Industry end state really isn't clear
This decade we have seen a pendulum swing from traditional on-premises Enterprise gear, from traditional Enterprise vendors, through traditional Enterprise channels, toward cloud services, based on the same core technologies as the Enterprise gear but brutally disintermediating both the box builders and the sales channels.
But what is the end state Cisco should invest towards? It is fundamentally an Enterprise selling play, its entire existence part of what I just said cloud is "brutally disintermediating". So does Cisco move toward being a technology provider (like Intel or Broadcom or Samsung), toward owning a software ecosystem (like Microsoft excluding Azure), or toward wrapping services around the cloud offerings of others? Or does Cisco double down on Enterprise, assuming there will be enough market left when the pendulum stops swinging to support itself in the style to which it is accustomed?

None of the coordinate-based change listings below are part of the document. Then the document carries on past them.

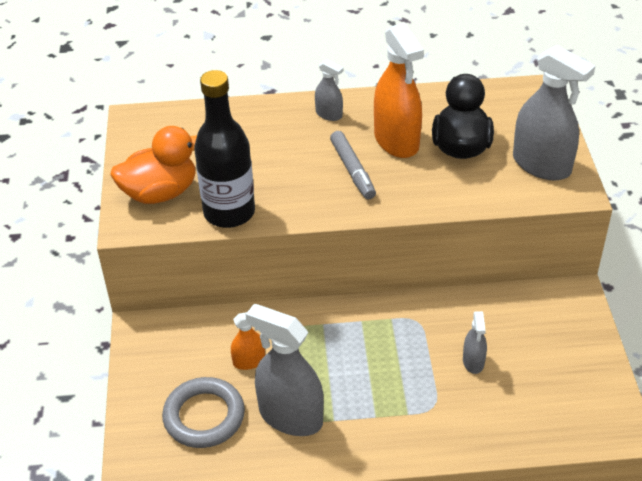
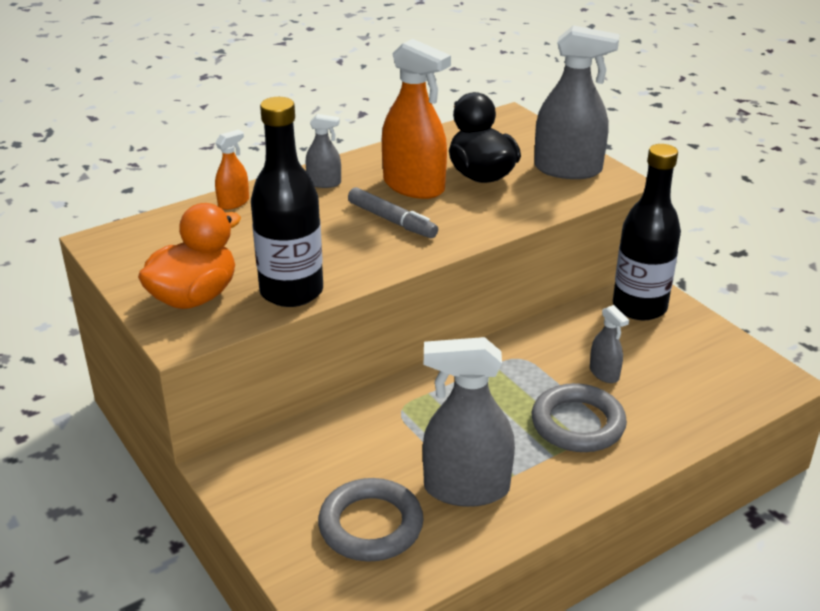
camera: 30 degrees left, 10 degrees down
(249, 361) = (378, 454): orange spray bottle -> orange spray bottle (233, 203)
(415, 398) = (577, 424): none -> grey ring
(555, 310) = (639, 307): none -> black bottle

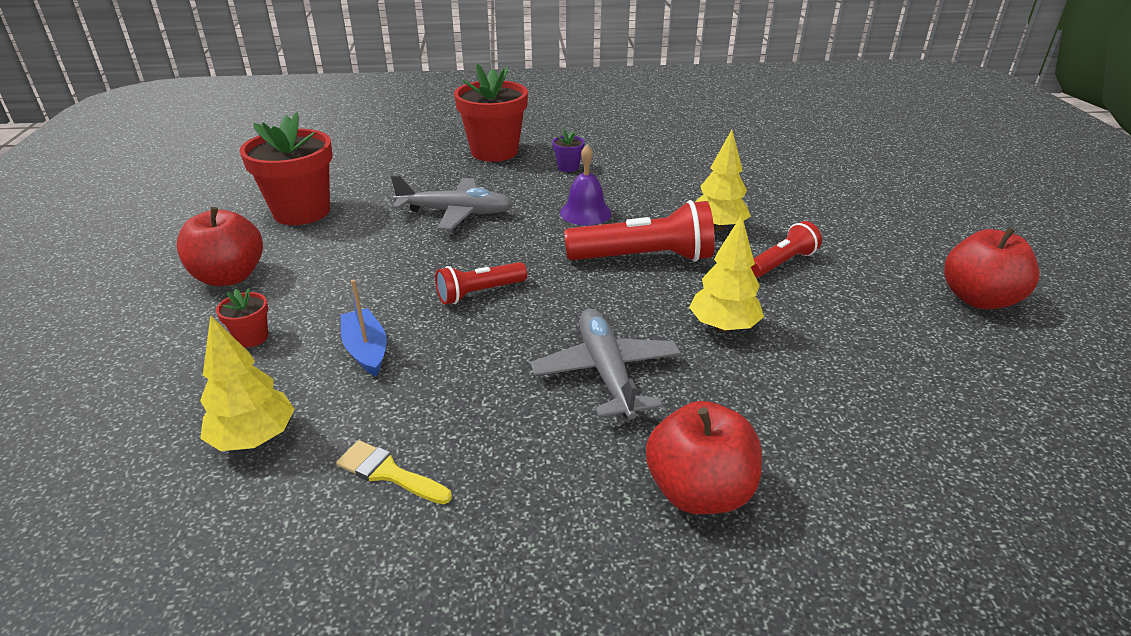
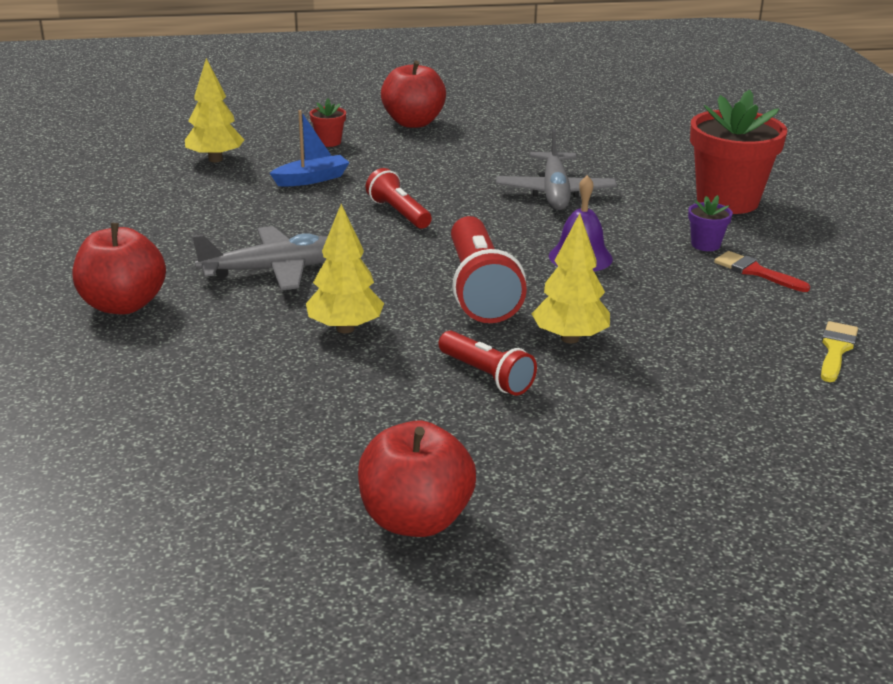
camera: 85 degrees right, 5 degrees down
(301, 212) = (533, 130): red flower pot -> none
(388, 473) = (173, 200): yellow brush -> yellow brush (836, 349)
(611, 157) = (755, 272): none -> red brush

There are two technology inflection points coming which Cisco could "bet the company" on. One is user space access to shared byte addressable storage class memory -- which is a really good reason not to commit to the past by buying one of today's storage leaders who won't be able to evolve through this transition. The other, which I can't articulate as well, is an evolution of networking away from traditional learning-and-moving-packets (I can sit at my PC and "ping" any location in the world -- default permit) toward planned connections (I install the gmail app on my smartphone, and the app has credentials which my service provider recognizes, allowing the app to open a connection to a gmail server -- which would otherwise be default deny). Look at what Fastly is doing at the CDN edge, or what Cisco ACI or VMware NSX or Calico are doing in the data center.
The problem with both of these is they will require changes to the application -- a heresy in the Enterprise world -- and there is no certainty that a large investment will result in a critical mass of adoption by application writers (or at least those who provide storage and network services for containers or VMs). So a Cisco should probably sit back and wait for someone to win, then pay the huge premium to buy them, rather than trying to develop something revolutionary in house (or even in a captive spin-out-spin-in model as they did with Insieme).
Will be interesting to watch all this over the next 20 years.